Much of the confusion in understanding SOAP comes from the fact that several of the key terms are overloaded. For example, both SOAP RPC (meaning the convention for performing remote procedure calls via SOAP) and RPC style are both valid pieces of SOAP terminology. In this section we clarify the meaning of each of these terms so they do not cause further confusion as we begin discussing WSDL.
Document-style SOAP refers to the way in which the application payload is hosted within the SOAP Body element. When we use document style, it means the document is placed directly as a child of the Body element, as shown on the left in Figure 3-22, where the application content is a direct child of the <soap:Body> element.
Figure 3-22. Document, RPC, Literal, and Encoded SOAP messages.
RPC-style SOAP wraps the application content inside an element whose name can be used to indicate the name of a method to dispatch the content to.

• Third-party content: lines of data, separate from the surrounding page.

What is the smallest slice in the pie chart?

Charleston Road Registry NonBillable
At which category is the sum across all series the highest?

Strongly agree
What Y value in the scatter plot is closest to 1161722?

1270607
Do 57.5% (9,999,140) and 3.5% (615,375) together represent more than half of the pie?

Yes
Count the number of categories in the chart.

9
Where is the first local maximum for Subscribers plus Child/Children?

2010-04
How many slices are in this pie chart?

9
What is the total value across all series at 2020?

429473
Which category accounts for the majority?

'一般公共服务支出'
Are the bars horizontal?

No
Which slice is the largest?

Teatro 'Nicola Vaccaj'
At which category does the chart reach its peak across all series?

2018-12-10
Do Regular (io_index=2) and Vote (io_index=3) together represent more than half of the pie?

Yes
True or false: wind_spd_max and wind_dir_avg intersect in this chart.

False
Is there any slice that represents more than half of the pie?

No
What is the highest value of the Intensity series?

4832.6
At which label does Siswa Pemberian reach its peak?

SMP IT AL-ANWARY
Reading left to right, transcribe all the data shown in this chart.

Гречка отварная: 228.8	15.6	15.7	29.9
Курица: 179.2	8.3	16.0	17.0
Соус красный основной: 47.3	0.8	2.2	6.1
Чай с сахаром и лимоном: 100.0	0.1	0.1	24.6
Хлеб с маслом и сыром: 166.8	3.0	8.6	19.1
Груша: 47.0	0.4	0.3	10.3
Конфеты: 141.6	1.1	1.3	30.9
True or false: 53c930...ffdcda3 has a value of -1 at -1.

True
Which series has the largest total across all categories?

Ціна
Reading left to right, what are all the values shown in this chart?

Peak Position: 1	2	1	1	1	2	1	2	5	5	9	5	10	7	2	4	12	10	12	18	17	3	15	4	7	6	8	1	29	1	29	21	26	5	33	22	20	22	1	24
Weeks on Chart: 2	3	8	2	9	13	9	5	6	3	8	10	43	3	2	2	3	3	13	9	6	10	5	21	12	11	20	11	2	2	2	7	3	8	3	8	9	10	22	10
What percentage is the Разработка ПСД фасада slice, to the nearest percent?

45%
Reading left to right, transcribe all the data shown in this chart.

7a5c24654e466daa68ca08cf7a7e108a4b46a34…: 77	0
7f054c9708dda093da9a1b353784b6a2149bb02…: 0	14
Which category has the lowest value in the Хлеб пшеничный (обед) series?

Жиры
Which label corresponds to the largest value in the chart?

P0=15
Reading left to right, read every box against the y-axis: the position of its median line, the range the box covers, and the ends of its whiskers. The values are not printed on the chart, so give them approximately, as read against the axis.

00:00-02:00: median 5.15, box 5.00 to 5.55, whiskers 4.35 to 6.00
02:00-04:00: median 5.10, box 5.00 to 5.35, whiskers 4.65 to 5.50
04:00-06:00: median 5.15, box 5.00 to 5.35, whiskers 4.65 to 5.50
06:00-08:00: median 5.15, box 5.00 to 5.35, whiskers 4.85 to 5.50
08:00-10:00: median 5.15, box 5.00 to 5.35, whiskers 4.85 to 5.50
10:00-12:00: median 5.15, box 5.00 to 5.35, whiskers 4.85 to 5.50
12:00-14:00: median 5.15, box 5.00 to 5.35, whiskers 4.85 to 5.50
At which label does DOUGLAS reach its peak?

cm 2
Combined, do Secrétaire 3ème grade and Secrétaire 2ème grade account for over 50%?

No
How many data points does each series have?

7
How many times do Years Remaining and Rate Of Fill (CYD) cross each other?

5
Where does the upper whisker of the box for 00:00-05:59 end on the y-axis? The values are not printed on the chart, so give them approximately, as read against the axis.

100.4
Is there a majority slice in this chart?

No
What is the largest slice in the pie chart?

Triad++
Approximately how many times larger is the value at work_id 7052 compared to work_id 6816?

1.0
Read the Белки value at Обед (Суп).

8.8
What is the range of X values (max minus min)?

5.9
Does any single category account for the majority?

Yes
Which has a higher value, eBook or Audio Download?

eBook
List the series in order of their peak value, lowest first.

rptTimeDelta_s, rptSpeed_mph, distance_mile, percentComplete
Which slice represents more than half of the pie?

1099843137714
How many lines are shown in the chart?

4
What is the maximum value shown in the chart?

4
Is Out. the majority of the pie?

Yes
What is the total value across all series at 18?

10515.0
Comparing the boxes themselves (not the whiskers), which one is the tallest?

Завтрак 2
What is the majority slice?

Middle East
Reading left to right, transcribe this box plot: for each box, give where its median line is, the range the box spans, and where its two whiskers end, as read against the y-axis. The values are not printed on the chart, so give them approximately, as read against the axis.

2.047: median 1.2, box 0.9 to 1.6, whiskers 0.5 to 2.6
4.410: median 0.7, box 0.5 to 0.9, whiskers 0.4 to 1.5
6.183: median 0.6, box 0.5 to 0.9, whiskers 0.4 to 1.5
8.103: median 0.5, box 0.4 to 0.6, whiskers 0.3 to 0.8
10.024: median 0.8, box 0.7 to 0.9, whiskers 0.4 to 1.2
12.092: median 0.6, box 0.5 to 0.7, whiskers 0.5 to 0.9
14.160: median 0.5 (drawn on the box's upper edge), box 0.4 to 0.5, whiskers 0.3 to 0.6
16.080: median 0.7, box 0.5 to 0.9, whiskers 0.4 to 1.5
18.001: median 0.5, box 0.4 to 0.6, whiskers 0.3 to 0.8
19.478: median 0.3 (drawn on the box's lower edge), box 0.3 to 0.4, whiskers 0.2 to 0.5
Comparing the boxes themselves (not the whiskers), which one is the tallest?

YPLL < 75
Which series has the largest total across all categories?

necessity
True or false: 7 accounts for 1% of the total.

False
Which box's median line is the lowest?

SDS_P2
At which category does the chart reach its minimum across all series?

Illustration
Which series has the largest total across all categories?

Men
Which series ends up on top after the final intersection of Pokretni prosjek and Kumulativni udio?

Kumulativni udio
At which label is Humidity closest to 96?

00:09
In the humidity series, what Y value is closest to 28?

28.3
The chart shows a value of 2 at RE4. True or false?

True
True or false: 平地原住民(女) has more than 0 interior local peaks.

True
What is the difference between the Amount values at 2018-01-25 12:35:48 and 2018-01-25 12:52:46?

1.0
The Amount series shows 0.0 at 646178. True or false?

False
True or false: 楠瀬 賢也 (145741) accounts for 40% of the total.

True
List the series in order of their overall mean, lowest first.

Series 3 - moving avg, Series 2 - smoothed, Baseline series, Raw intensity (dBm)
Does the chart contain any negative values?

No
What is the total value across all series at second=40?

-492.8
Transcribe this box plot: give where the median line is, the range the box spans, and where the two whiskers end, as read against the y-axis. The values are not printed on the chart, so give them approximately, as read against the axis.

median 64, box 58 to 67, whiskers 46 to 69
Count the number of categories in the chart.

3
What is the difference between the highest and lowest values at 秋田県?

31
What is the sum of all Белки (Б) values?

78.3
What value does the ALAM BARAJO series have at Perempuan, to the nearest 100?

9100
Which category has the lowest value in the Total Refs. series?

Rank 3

This is shown on the right-hand side of Figure 3-22, where we see the application content wrapped <m:purchase> element.
Literal SOAP messages use arbitrary schemas to provide the meta-level description (and constraints) of the SOAP payload. Thus when using literal SOAP, we see that it is akin to taking an instance document of a particular schema and embedding it directly into the SOAP message, as shown at the top of Figure 3-22.
SOAP-encoded messages are created by transforming application-level data structures via the SOAP Data Model into a XML format that conforms to the SOAP Schema. Thus, encoded messages tend to look machine-produced and may not generally resemble the same message expressed as a literal. Encoded messages are shown at the bottom of Figure 3-22.
SOAP RPC and SOAP Document-Literal
The SOAP specification provides four ways in which we could package SOAP messages, as shown in Figure 3-22. However, in Web services we tend to use only two of them: SOAP encoded-rpc (when combined with a request-response protocol becomes the SOAP RPC convention) and SOAP document-literal.
Document-literal is the preferred means of exchanging SOAP messages since it just packages application-level XML documents into the SOAP Body for transport without placing any semantics on the content.
As we have previously seen, with SOAP RPC the implied semantics are that the first child of the SOAP Body element names a method to which the content should be dispatched.
The remaining two options, document-encoded and rpc-literal, are seldom used since they mix styles to no great effect. Encoding documents is pointless if we already have schemas that describe them. Similarly, wrapping a document within a named element is futile unless we are going to use that convention as a remote procedure call mechanism. Since we already have SOAP RPC, this is simply a waste of effort.